I am interested in the multiple probe design because it is the preferred design of the research teams that claim that the “complexity approach” to target selection in phonology interventions is effective and efficient. However, it is clear that the design is not appropriate in this context (in fact, given the research question, I would argue that all single subject designs are inappropriate in this context).  The reasoning behind the complexity approach is that treating complex targets results in generalization of learning to less complex targets. This is supposed to be more efficient than treating the less complex targets first because these targets are expected to improve spontaneously without treatment (e.g., as a result of maturation) while not resulting in generalization to more complex targets. The problem of course is that improvements in less complex targets while you are treating a more complex one (especially when you get no improvement on the treatment target, see Cummings and Barlow, 2011) cannot be interpreted as a treatment effect. By the logic of a single-subject experiment, this outcome indicates that you do not have experimental control. To make matters worse, these improvements in generalization targets are often observed prior to the introduction of treatment –  and indeed the a priori assumption is that these improvements in less complex targets will occur without treatment – that is the whole rationale behind avoiding them as treatment targets! And therefore, by definition, both the multiple baseline and multiple probe designs are invalid approaches to the test of the complexity hypothesis. Without a randomized control trial one can only conclude that the changes observed in less complex targets in these studies are the result of maturation or history effects. (If you want to see what happens when you test the efficacy of the complexity approach using a randomized control trial, check out my publications: Rvachew & Nowak, 2001; Rvachew & Nowak, 2003; Rvachew, 2005; Rvachew & Bernhardt, 2010).

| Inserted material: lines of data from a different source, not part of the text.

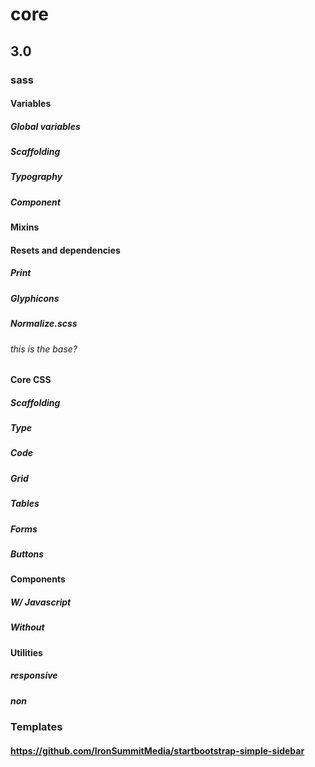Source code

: # core
## 3.0
### sass
#### Variables
##### Global variables
##### Scaffolding
##### Typography
##### Component
#### Mixins
#### Resets and dependencies
##### Print
##### Glyphicons
##### Normalize.scss
###### this is the base?
#### Core CSS
##### Scaffolding
##### Type
##### Code
##### Grid
##### Tables
##### Forms 
##### Buttons
#### Components
##### W/ Javascript
##### Without
#### Utilities 
##### responsive
##### non
### Templates
#### https://github.com/IronSummitMedia/startbootstrap-simple-sidebar
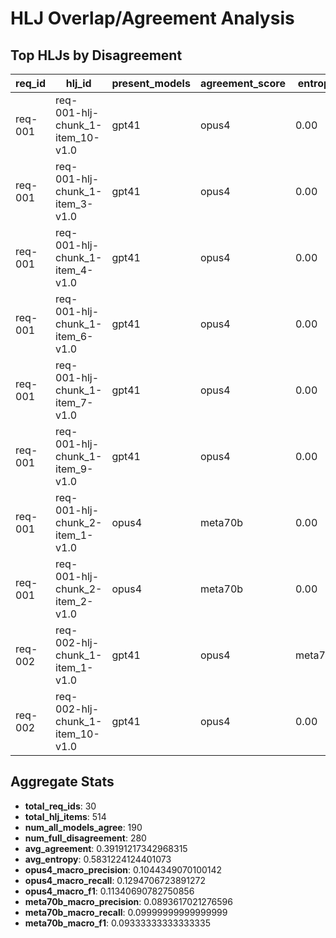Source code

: # HLJ Overlap/Agreement Analysis

## Top HLJs by Disagreement

| req_id | hlj_id | present_models | agreement_score | entropy | opus4_prec | opus4_rec | opus4_f1 | meta70b_prec | meta70b_rec | meta70b_f1 | stable_tags | unique_gpt41 | unique_opus4 | unique_meta70b |
|--------|--------|----------------|----------------|---------|------------|-----------|----------|--------------|-------------|------------|-------------|--------------|--------------|----------------|
| req-001 | req-001-hlj-chunk_1-item_10-v1.0 | gpt41|opus4 | 0.00 | 1.00 | 0.00 | 0.00 | 0.00 |  |  |  |  | [inferred] compliance|documentation|integration|support | api|availability|resilience |  |
| req-001 | req-001-hlj-chunk_1-item_3-v1.0 | gpt41|opus4 | 0.00 | 1.00 | 0.00 | 0.00 | 0.00 |  |  |  |  | compliance|openapi|spec | api|filtering|query |  |
| req-001 | req-001-hlj-chunk_1-item_4-v1.0 | gpt41|opus4 | 0.00 | 1.00 | 0.00 | 0.00 | 0.00 |  |  |  |  | data|deduplication|schema | api|openapi|standards |  |
| req-001 | req-001-hlj-chunk_1-item_6-v1.0 | gpt41|opus4 | 0.00 | 1.00 | 0.00 | 0.00 | 0.00 |  |  |  |  | authentication|oauth|security | data|normalization|timestamp |  |
| req-001 | req-001-hlj-chunk_1-item_7-v1.0 | gpt41|opus4 | 0.00 | 1.00 | 0.00 | 0.00 | 0.00 |  |  |  |  | audit|compliance|logging | authentication|oauth|security |  |
| req-001 | req-001-hlj-chunk_1-item_9-v1.0 | gpt41|opus4 | 0.00 | 1.00 | 0.00 | 0.00 | 0.00 |  |  |  |  | [inferred] compliance|latency|performance|scalability | data|edge-cases|normalization |  |
| req-001 | req-001-hlj-chunk_2-item_1-v1.0 | opus4|meta70b | 0.00 | 1.00 |  |  |  |  |  |  |  |  | api|optimization|performance | [inferred] compliance|oauth|security |
| req-001 | req-001-hlj-chunk_2-item_2-v1.0 | opus4|meta70b | 0.00 | 1.00 |  |  |  |  |  |  |  |  | api|documentation|support | [inferred] security|audit|logging |
| req-002 | req-002-hlj-chunk_1-item_1-v1.0 | gpt41|opus4|meta70b | 0.00 | 0.92 | 0.00 | 0.00 | 0.00 | 0.33 | 0.50 | 0.40 |  | usability | ux|workflow | minor |
| req-002 | req-002-hlj-chunk_1-item_10-v1.0 | gpt41|opus4 | 0.00 | 1.00 | 0.00 | 0.00 | 0.00 |  |  |  |  | maintainability|usability | compliance|encryption|security |  |

## Aggregate Stats
- **total_req_ids**: 30
- **total_hlj_items**: 514
- **num_all_models_agree**: 190
- **num_full_disagreement**: 280
- **avg_agreement**: 0.39191217342968315
- **avg_entropy**: 0.5831224124401073
- **opus4_macro_precision**: 0.1044349070100142
- **opus4_macro_recall**: 0.1294706723891272
- **opus4_macro_f1**: 0.11340690782750856
- **meta70b_macro_precision**: 0.0893617021276596
- **meta70b_macro_recall**: 0.09999999999999999
- **meta70b_macro_f1**: 0.09333333333333335
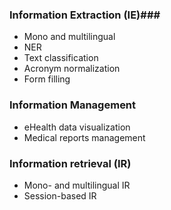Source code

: ### Information Extraction (IE)###
* Mono and multilingual  
* NER
* Text classification
* Acronym normalization
* Form filling

### Information Management ###
* eHealth data visualization
* Medical reports management

### Information retrieval (IR) ###
* Mono- and multilingual IR
* Session-based IR










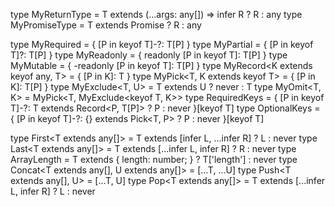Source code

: 
type MyReturnType<T> = T extends (...args: any[]) => infer R ? R : any
type MyPromiseType<T> = T extends Promise<infer R> ? R : any


type MyRequired<T> = {
  [P in keyof T]-?: T[P]
}
type MyPartial<T> = {
  [P in keyof T]?: T[P]
}
type MyReadonly<T> = {
  readonly [P in keyof T]: T[P]
}
type MyMutable<T> = {
  -readonly [P in keyof T]: T[P]
}
type MyRecord<K extends keyof any, T> = {
  [P in K]: T
}
type MyPick<T, K extends keyof T> = {
  [P in K]: T[P]
}
type MyExclude<T, U> = T extends U ? never : T
type MyOmit<T, K> = MyPick<T, MyExclude<keyof T, K>>
type RequiredKeys<T> = {
  [P in keyof T]-?: T extends Record<P, T[P]> ? P : never
}[keyof T]
type OptionalKeys<T> = {
  [P in keyof T]-?: {} extends Pick<T, P> ? P : never
}[keyof T]



type First<T extends any[]> = T extends [infer L, ...infer R] ? L : never
type Last<T extends any[]> = T extends [...infer L, infer R] ? R : never
type ArrayLength<T> = T extends { length: number; } ? T['length'] : never
type Concat<T extends any[], U extends any[]> = [...T, ...U]
type Push<T extends any[], U> = [...T, U]
type Pop<T extends any[]> = T extends [...infer L, infer R] ? L : never  

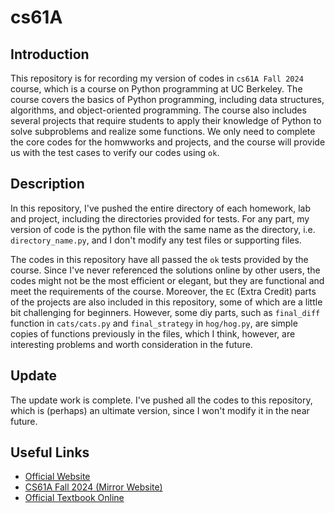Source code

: # cs61A

## Introduction

This repository is for recording my version of codes in `cs61A Fall 2024` course, which is a course on Python programming at UC Berkeley. The course covers the basics of Python programming, including data structures, algorithms, and object-oriented programming. The course also includes several projects that require students to apply their knowledge of Python to solve subproblems and realize some functions. We only need to complete the core codes for the homwworks and projects, and the course will provide us with the test cases to verify our codes using `ok`.

## Description

In this repository, I've pushed the entire directory of each homework, lab and project, including the directories provided for tests. For any part, my version of code is the python file with the same name as the directory, i.e. `directory_name.py`, and I don't modify any test files or supporting files.

The codes in this repository have all passed the `ok` tests provided by the course. Since I've never referenced the solutions online by other users, the codes might not be the most efficient or elegant, but they are functional and meet the requirements of the course. Moreover, the `EC` (Extra Credit) parts of the projects are also included in this repository, some of which are a little bit challenging for beginners. However, some diy parts, such as `final_diff` function in `cats/cats.py` and `final_strategy` in `hog/hog.py`, are simple copies of functions previously in the files, which I think, however, are interesting problems and worth consideration in the future.

## Update

The update work is complete. I've pushed all the codes to this repository, which is (perhaps) an ultimate version, since I won't modify it in the near future.

## Useful Links

- [Official Website](https://cs61a.org/)
- [CS61A Fall 2024 (Mirror Website)](https://insideempire.github.io/CS61A-Website-Archive/)
- [Official Textbook Online](https://www.composingprograms.com/)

Some recent single subject studies have had some really nice outcomes for some children. Ballard, Robin and McCabe (2010) demonstrated an effective treatment for improving prosody in children with apraxia of speech, showing that work on pseudoword targets generalizes to real word dependent measures. Skelton (2004) showed that you can literally randomize your task sequence and get excellent results for the treatment of /s/ with carryover to the nonclinic environment (in other words you don’t have to follow the usual isolation-syllable- word-phrase-sentence sequence; rather, you can mix it up by practicing items with random difficulty level on every trial). Both of these studies showed uneven outcomes for different children however. Francoise and I suggested at ASHA2012 that the “challenge point framework” helps to explain variability in outcomes across children. The trick is to teach targets that are at the challenge point for the child – not uniformly complex but carefully selected to be neither too simple nor too complex for each individual child.

Both of these studies (Ballard et al. and the Skelton study) used a multiple baseline design. This design tends to encourage the selection of complex targets because consistent 0% correct is as stable as you can get in a baseline. If you want to pick targets that are at the “challenge point” you may be working on targets for which the child is demonstrating less stable performance. Fortunately there is a single subject design that does not require a stable baseline for internal validity – it is called a single subject randomization design. We are using two different variations on this design in our current study of different treatments for childhood apraxia of speech. I will describe our application of the design in another post.